→ **Selected extract**

+ + +

Intraoperative photographs of the deltoid ligament rupture of the two cases. In both (a) case 1 and (b) case 2, superficial deltoid ligaments were ruptured at the middle portion. The deep layer of the deltoid ligaments was examined with a probe and proved to be intact. White arrow: Torn ends of the deltoid ligaments

Postoperative rehabilitation

For the first 6 weeks, the ankle was kept in a neutral position with an under-knee cast and partial weight bearing was allowed up to 10 kg. Afterwards, loading was gradually increased so that after 8 weeks full weight bearing was allowed. Meanwhile, the patients were encouraged to perform rehabilitation exercises including ankle plantar flexion, dorsiflexion, inversion, and eversion with a resistance band, aiming to restore range of motion and improve muscular strength.

One year after surgery, both patients restored pain-free walking and returned to pre-injury level of activity. They were satisfied with the results, with the mean American Orthopedic Foot and Ankle Association Score being 92.

Discussion

Once a rare injury, LTPF has recently been on the rise with the popularity of snowboarding [9]. However, the injury mechanism of LTPF remains unclear. Early reports suggested that LTPF and ankle sprain shared similar symptoms and injury mechanism, namely forced inversion of the foot [1, 5, 6, 10, 11]. The anatomical basis of the inversion mechanism is that the talofibular and talocalcaneal ligaments terminate in the lateral process of the talus. Therefore, an inversion force could cause overstretching of the lateral talocalcaneal ligament, tearing the lateral process from the talus. This theory provided further evidence that that LTPF could occur with concomitant lateral ligaments injury [7].

However, some authors proposed that LTPF could also be a result of an eversion or external rotation force toward the foot. In a previous cadaveric study, Boon et al. [12] failed to create LTPF with a combined force of axial loading, dorsiflexion, and inversion. But with additional external rotation, six out of eight specimens sustained LTPF. A similar cadaveric study by Funk et al. [13] demonstrated that all the specimens subjected to eversion force sustained LTPF. However, little clinical evidence has yet been provided. The two cases in this study were the first to describe LTPF with associated deltoid ligament injury. In these two cases, the superficial deltoid ligaments were ruptured, implying hindfoot eversion or external rotation might be the primary injury mechanism in this combined injury [14].

+ + +

→ **Record set**

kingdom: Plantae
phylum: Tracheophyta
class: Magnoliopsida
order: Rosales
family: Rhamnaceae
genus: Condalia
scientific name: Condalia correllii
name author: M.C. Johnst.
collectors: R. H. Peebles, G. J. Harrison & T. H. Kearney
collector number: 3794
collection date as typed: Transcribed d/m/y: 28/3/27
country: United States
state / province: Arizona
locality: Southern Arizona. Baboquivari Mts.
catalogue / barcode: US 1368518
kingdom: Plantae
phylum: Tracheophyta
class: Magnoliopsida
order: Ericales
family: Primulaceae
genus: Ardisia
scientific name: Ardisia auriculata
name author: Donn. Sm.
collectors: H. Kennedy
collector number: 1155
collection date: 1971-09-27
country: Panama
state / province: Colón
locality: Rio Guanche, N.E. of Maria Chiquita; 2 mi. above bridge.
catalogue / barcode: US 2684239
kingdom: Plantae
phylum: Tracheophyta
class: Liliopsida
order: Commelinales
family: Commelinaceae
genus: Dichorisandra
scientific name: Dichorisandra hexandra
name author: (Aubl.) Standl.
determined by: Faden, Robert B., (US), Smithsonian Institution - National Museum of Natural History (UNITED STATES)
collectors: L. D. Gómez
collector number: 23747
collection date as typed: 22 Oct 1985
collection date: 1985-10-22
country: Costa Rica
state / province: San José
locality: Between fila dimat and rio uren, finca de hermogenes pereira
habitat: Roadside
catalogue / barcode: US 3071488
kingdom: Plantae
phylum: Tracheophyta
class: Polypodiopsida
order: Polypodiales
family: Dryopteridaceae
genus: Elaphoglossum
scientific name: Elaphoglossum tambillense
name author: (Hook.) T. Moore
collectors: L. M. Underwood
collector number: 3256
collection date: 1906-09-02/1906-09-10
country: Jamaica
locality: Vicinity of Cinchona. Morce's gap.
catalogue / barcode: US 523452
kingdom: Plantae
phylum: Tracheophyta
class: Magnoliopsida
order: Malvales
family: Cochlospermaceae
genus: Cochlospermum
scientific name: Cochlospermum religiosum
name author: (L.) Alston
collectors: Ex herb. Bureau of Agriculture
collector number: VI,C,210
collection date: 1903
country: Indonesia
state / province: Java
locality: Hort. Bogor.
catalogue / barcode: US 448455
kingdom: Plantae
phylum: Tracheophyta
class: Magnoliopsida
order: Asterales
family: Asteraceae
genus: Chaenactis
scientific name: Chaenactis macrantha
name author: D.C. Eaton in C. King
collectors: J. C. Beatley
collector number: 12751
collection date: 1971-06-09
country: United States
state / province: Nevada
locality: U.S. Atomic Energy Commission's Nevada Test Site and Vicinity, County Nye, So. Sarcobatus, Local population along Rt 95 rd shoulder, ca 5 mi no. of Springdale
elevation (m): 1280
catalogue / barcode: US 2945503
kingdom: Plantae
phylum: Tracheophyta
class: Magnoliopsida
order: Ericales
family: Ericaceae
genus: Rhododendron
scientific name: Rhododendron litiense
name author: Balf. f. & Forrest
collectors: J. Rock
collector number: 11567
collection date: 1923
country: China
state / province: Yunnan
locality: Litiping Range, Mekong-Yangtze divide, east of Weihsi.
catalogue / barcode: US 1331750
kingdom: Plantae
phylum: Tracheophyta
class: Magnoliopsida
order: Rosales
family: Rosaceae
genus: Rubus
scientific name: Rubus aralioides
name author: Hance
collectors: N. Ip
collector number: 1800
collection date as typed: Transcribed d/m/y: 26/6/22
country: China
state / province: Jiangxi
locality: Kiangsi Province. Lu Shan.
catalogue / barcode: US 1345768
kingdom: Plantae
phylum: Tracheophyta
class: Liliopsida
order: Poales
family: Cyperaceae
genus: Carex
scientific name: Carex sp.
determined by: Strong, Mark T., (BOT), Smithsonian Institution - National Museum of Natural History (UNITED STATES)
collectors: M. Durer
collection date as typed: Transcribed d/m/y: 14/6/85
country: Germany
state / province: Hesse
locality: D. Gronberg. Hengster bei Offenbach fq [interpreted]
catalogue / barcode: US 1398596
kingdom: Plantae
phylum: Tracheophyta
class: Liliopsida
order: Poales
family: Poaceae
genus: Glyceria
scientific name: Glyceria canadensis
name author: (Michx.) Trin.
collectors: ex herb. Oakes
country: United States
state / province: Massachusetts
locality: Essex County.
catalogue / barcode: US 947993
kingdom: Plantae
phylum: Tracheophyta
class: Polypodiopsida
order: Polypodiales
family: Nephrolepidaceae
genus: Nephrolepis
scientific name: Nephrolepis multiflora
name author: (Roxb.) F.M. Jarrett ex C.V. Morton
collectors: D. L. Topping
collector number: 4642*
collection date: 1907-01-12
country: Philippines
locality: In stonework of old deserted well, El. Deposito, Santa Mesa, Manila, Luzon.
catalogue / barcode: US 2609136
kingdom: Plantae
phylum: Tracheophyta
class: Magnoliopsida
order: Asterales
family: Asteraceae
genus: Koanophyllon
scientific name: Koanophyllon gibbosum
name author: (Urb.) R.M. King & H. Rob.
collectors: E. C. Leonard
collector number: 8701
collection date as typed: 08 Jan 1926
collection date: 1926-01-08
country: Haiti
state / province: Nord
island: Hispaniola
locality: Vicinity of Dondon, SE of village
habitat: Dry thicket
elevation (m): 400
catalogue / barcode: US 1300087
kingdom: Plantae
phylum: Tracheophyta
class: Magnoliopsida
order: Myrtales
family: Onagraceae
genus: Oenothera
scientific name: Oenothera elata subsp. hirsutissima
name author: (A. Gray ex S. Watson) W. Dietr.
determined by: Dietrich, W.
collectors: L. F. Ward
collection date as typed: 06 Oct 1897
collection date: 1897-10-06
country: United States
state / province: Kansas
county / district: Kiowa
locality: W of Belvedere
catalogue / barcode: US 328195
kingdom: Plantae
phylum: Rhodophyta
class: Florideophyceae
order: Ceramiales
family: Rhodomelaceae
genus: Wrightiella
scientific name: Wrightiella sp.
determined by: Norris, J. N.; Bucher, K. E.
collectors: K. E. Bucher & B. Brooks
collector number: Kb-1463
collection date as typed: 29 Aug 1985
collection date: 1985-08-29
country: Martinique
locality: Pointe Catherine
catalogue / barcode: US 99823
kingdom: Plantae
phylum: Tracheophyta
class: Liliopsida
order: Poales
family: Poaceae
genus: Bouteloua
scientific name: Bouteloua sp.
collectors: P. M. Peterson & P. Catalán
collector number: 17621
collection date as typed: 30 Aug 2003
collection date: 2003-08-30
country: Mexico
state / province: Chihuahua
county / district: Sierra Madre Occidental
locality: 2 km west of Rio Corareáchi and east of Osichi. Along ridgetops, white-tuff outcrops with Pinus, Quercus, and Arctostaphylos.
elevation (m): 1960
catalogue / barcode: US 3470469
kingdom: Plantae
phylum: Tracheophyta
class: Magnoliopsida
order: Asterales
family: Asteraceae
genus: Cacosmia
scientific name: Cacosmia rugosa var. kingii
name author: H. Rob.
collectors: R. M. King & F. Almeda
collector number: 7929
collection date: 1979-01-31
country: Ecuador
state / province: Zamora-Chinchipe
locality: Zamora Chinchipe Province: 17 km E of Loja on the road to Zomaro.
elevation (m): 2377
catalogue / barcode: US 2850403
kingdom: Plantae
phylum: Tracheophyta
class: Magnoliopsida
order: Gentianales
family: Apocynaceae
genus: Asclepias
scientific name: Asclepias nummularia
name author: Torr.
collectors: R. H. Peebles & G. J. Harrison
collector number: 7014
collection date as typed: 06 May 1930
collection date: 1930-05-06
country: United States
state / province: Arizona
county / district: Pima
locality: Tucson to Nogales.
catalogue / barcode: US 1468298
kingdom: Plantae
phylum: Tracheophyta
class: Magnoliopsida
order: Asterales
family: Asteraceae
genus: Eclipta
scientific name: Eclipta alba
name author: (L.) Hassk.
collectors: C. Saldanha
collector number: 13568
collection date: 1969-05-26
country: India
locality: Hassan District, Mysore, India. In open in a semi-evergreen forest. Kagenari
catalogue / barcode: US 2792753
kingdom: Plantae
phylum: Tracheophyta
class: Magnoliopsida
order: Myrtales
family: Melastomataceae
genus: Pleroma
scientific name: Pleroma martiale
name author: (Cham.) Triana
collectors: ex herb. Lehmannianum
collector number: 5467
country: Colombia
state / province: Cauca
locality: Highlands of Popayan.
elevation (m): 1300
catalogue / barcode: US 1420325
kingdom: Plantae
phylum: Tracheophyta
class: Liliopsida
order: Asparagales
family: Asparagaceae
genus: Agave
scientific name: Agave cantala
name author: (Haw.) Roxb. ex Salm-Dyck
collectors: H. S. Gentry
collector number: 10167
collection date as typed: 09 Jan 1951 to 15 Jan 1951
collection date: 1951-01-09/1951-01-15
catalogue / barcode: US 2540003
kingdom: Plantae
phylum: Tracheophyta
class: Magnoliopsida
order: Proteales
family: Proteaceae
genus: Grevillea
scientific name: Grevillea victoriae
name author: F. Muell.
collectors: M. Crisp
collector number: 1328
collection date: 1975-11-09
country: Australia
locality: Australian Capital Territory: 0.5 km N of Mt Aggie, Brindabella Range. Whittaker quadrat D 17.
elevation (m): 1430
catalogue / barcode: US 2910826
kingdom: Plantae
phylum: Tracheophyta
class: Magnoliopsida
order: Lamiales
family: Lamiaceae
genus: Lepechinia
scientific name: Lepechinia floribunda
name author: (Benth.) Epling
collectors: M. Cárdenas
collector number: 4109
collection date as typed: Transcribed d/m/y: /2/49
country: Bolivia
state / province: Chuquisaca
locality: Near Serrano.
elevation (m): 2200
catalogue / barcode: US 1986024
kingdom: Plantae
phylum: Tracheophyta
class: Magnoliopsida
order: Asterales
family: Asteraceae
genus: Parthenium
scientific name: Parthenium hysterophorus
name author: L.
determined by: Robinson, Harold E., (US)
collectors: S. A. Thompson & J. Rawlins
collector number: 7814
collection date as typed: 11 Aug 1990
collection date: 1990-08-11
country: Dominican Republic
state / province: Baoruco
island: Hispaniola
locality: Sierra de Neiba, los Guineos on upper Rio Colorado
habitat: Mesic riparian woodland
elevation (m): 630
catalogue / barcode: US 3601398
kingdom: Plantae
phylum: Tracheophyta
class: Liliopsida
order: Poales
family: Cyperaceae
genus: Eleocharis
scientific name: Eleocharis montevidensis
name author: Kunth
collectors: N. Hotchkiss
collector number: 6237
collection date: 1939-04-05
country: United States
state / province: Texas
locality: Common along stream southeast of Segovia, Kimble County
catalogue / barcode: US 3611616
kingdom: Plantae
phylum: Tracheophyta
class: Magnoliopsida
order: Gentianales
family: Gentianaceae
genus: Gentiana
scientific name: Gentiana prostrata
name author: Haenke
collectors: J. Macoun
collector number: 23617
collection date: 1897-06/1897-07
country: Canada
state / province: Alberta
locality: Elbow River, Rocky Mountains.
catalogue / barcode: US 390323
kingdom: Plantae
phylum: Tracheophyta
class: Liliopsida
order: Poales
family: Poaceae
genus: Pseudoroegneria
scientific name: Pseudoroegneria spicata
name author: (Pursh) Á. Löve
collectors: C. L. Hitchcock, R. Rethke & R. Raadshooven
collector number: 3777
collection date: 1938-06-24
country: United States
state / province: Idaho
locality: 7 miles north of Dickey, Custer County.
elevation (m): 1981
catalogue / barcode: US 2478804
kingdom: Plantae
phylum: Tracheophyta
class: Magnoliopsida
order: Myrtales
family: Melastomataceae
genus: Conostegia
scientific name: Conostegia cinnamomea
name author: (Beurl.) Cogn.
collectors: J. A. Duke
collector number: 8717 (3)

+ + +

→ **Activities**
A: According to the ankle case report, what was the mean American Orthopedic Foot and Ankle Association Score one year after surgery?
B: Swap "resistance band" for "elastic band" and write out the part of the ankle case report starting with "Postoperative rehabilitation" and going on through "Score being 92.".
The items are separate material and stand apart from the ankle case report.

→ **Answers to the exercises**
A: The mean score was 92.

B:
Postoperative rehabilitation

For the first 6 weeks, the ankle was kept in a neutral position with an under-knee cast and partial weight bearing was allowed up to 10 kg. Afterwards, loading was gradually increased so that after 8 weeks full weight bearing was allowed. Meanwhile, the patients were encouraged to perform rehabilitation exercises including ankle plantar flexion, dorsiflexion, inversion, and eversion with a elastic band, aiming to restore range of motion and improve muscular strength.

One year after surgery, both patients restored pain-free walking and returned to pre-injury level of activity. They were satisfied with the results, with the mean American Orthopedic Foot and Ankle Association Score being 92.